(Bounding box prediction data)
★ ★ ★ ★ ★ ★ ★
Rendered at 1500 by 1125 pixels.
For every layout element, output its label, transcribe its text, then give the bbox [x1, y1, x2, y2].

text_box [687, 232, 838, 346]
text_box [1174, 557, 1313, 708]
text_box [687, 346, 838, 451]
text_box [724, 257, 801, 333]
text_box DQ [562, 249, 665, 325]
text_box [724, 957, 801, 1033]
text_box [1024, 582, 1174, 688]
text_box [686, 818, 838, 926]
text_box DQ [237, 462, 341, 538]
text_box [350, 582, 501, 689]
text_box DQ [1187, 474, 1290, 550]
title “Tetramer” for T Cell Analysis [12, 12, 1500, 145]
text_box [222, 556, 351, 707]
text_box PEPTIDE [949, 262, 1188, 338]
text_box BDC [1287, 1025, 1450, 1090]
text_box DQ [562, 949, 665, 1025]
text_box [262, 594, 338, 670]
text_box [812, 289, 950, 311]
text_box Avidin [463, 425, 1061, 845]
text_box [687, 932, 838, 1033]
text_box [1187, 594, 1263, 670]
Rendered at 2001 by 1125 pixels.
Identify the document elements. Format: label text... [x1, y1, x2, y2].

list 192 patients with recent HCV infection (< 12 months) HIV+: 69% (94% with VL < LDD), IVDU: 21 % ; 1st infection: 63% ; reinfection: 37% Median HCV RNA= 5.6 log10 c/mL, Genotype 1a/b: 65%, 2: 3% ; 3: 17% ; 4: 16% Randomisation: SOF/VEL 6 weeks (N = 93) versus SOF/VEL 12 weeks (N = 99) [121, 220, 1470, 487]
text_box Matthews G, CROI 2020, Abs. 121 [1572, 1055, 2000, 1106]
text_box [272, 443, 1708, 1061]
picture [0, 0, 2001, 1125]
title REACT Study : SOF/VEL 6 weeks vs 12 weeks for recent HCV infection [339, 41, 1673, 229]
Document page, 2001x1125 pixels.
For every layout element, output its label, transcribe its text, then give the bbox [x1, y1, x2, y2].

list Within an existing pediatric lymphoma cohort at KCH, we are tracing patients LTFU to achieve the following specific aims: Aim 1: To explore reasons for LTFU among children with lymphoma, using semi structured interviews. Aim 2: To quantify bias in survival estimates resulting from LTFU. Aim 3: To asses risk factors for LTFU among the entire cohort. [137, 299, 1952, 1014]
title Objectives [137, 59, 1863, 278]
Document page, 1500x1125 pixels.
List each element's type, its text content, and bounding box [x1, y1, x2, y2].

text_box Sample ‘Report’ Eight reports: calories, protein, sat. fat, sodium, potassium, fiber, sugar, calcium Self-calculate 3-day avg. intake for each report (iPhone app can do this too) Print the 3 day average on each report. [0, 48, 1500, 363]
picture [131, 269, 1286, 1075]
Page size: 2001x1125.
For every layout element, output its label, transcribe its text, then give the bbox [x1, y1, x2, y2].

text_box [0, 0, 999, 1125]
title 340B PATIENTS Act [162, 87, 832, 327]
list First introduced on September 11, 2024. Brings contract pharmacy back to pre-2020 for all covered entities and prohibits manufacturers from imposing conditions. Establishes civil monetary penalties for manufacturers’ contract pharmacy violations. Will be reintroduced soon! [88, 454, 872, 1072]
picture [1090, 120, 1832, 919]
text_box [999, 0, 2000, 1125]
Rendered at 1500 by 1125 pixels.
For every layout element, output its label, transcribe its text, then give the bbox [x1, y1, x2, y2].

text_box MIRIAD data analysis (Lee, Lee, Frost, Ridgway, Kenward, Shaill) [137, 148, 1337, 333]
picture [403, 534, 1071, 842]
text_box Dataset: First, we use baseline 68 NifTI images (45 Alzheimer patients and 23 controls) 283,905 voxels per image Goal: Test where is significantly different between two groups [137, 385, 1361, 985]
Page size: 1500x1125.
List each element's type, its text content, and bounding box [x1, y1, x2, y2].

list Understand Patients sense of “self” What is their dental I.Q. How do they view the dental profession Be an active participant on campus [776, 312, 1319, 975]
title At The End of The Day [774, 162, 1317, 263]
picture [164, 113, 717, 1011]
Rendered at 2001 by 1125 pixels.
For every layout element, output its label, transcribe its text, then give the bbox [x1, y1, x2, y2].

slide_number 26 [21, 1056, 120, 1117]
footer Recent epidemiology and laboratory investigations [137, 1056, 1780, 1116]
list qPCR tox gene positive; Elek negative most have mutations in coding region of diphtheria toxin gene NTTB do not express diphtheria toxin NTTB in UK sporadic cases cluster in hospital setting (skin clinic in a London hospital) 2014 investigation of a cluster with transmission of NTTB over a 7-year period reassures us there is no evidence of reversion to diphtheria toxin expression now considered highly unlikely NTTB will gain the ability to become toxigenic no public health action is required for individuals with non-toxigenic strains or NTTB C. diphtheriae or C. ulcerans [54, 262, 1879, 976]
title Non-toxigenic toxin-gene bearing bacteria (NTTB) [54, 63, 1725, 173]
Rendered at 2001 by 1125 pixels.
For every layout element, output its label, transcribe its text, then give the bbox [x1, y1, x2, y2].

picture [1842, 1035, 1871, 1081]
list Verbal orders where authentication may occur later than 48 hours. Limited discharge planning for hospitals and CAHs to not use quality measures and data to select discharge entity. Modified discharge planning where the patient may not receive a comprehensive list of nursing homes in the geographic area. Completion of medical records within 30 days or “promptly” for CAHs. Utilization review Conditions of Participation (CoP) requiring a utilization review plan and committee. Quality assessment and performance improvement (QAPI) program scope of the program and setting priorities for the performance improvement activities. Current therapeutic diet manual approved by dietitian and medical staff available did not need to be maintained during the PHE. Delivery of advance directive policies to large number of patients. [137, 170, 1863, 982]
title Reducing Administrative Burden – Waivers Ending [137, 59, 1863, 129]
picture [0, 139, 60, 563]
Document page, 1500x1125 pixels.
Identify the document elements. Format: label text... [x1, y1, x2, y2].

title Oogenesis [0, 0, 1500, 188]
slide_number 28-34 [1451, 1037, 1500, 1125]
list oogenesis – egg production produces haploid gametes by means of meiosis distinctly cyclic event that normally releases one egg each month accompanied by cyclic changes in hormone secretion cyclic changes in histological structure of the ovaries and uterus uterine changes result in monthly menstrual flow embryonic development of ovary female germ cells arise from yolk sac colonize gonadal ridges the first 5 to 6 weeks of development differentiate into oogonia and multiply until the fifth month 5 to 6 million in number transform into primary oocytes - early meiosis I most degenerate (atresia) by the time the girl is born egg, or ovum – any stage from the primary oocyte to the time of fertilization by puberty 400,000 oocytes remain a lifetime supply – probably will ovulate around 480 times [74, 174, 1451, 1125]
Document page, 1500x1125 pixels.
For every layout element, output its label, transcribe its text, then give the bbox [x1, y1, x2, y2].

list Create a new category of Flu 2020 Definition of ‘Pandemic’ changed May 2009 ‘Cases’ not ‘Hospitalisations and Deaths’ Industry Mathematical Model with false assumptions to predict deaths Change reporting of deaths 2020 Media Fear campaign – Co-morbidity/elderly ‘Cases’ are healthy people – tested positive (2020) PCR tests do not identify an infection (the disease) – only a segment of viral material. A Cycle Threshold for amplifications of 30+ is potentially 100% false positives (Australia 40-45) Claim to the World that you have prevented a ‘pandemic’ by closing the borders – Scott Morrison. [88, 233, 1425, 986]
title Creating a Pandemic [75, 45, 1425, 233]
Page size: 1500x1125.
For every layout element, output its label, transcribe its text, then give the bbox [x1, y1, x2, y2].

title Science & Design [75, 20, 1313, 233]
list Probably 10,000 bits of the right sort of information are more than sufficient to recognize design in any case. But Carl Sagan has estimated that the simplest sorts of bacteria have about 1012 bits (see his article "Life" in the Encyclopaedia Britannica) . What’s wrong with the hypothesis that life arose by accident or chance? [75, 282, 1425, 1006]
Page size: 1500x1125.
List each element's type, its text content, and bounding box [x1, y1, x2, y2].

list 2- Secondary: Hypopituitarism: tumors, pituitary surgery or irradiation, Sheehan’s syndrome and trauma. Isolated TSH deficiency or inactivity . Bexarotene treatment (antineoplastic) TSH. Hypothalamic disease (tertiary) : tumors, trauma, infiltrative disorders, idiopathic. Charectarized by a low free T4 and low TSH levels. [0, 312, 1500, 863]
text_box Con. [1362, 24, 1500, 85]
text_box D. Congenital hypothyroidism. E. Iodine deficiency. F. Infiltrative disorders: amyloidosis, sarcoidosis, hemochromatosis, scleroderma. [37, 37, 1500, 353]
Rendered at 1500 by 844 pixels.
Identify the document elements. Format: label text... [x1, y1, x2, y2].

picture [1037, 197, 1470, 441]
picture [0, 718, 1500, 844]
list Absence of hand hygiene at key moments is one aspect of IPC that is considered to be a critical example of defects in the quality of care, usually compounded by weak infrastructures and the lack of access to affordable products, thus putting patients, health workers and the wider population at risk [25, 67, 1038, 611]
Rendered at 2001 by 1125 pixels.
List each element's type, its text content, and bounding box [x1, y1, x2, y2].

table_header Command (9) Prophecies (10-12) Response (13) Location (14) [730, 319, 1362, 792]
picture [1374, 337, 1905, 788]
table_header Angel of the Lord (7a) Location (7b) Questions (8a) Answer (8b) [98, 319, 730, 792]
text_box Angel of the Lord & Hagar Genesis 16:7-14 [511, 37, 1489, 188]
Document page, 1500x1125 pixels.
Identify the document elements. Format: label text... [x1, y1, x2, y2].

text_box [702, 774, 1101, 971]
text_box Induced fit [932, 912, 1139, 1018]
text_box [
★ ★ ★ ★ ★ ★ ★
__Task requirements__:
The expected output is the lines from the one holding "Rendered at 1500 by 844 pixels." through the last line of the data, exactly as they appear, with nothing before or after.

__Solution to the exercise__:
Rendered at 1500 by 844 pixels.
Identify the document elements. Format: label text... [x1, y1, x2, y2].

picture [1037, 197, 1470, 441]
picture [0, 718, 1500, 844]
list Absence of hand hygiene at key moments is one aspect of IPC that is considered to be a critical example of defects in the quality of care, usually compounded by weak infrastructures and the lack of access to affordable products, thus putting patients, health workers and the wider population at risk [25, 67, 1038, 611]
Rendered at 2001 by 1125 pixels.
List each element's type, its text content, and bounding box [x1, y1, x2, y2].

table_header Command (9) Prophecies (10-12) Response (13) Location (14) [730, 319, 1362, 792]
picture [1374, 337, 1905, 788]
table_header Angel of the Lord (7a) Location (7b) Questions (8a) Answer (8b) [98, 319, 730, 792]
text_box Angel of the Lord & Hagar Genesis 16:7-14 [511, 37, 1489, 188]
Document page, 1500x1125 pixels.
Identify the document elements. Format: label text... [x1, y1, x2, y2].

text_box [702, 774, 1101, 971]
text_box Induced fit [932, 912, 1139, 1018]
text_box [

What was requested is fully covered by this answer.